[Provided records]
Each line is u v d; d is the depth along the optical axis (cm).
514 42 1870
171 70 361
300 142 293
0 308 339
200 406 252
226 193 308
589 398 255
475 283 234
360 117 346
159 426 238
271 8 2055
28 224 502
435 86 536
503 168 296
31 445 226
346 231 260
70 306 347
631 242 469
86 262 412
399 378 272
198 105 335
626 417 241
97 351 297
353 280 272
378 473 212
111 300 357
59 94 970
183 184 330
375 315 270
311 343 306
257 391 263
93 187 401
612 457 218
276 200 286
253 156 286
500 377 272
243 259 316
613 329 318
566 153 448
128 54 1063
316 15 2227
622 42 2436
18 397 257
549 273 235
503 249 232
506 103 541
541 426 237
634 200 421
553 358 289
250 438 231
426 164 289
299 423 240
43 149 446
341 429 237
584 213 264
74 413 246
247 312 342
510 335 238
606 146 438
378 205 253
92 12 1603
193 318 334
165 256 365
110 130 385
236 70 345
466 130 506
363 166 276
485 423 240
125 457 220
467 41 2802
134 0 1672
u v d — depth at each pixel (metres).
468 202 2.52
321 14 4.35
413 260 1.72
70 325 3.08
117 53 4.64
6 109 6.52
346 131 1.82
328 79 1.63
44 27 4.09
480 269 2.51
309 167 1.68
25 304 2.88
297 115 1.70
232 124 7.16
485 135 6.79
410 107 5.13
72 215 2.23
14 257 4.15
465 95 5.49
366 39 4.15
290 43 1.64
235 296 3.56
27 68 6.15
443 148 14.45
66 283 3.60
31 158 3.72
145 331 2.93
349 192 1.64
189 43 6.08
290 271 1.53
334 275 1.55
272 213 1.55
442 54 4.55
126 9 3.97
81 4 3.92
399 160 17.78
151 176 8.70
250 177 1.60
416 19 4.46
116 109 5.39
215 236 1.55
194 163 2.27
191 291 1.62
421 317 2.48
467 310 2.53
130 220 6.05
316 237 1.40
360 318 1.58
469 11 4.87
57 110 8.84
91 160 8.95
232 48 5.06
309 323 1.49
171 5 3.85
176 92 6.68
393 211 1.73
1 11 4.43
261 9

[About this exercise] The whole listing should be restated word for word.

[Output for this task]
Each line is u v d; d is the depth along the optical axis (cm).
514 42 1870
171 70 361
300 142 293
0 308 339
200 406 252
226 193 308
589 398 255
475 283 234
360 117 346
159 426 238
271 8 2055
28 224 502
435 86 536
503 168 296
31 445 226
346 231 260
70 306 347
631 242 469
86 262 412
399 378 272
198 105 335
626 417 241
97 351 297
353 280 272
378 473 212
111 300 357
59 94 970
183 184 330
375 315 270
311 343 306
257 391 263
93 187 401
612 457 218
276 200 286
253 156 286
500 377 272
243 259 316
613 329 318
566 153 448
128 54 1063
316 15 2227
622 42 2436
18 397 257
549 273 235
503 249 232
506 103 541
541 426 237
634 200 421
553 358 289
250 438 231
426 164 289
299 423 240
43 149 446
341 429 237
584 213 264
74 413 246
247 312 342
510 335 238
606 146 438
378 205 253
92 12 1603
193 318 334
165 256 365
110 130 385
236 70 345
466 130 506
363 166 276
485 423 240
125 457 220
467 41 2802
134 0 1672
u v d — depth at each pixel (metres).
468 202 2.52
321 14 4.35
413 260 1.72
70 325 3.08
117 53 4.64
6 109 6.52
346 131 1.82
328 79 1.63
44 27 4.09
480 269 2.51
309 167 1.68
25 304 2.88
297 115 1.70
232 124 7.16
485 135 6.79
410 107 5.13
72 215 2.23
14 257 4.15
465 95 5.49
366 39 4.15
290 43 1.64
235 296 3.56
27 68 6.15
443 148 14.45
66 283 3.60
31 158 3.72
145 331 2.93
349 192 1.64
189 43 6.08
290 271 1.53
334 275 1.55
272 213 1.55
442 54 4.55
126 9 3.97
81 4 3.92
399 160 17.78
151 176 8.70
250 177 1.60
416 19 4.46
116 109 5.39
215 236 1.55
194 163 2.27
191 291 1.62
421 317 2.48
467 310 2.53
130 220 6.05
316 237 1.40
360 318 1.58
469 11 4.87
57 110 8.84
91 160 8.95
232 48 5.06
309 323 1.49
171 5 3.85
176 92 6.68
393 211 1.73
1 11 4.43
261 9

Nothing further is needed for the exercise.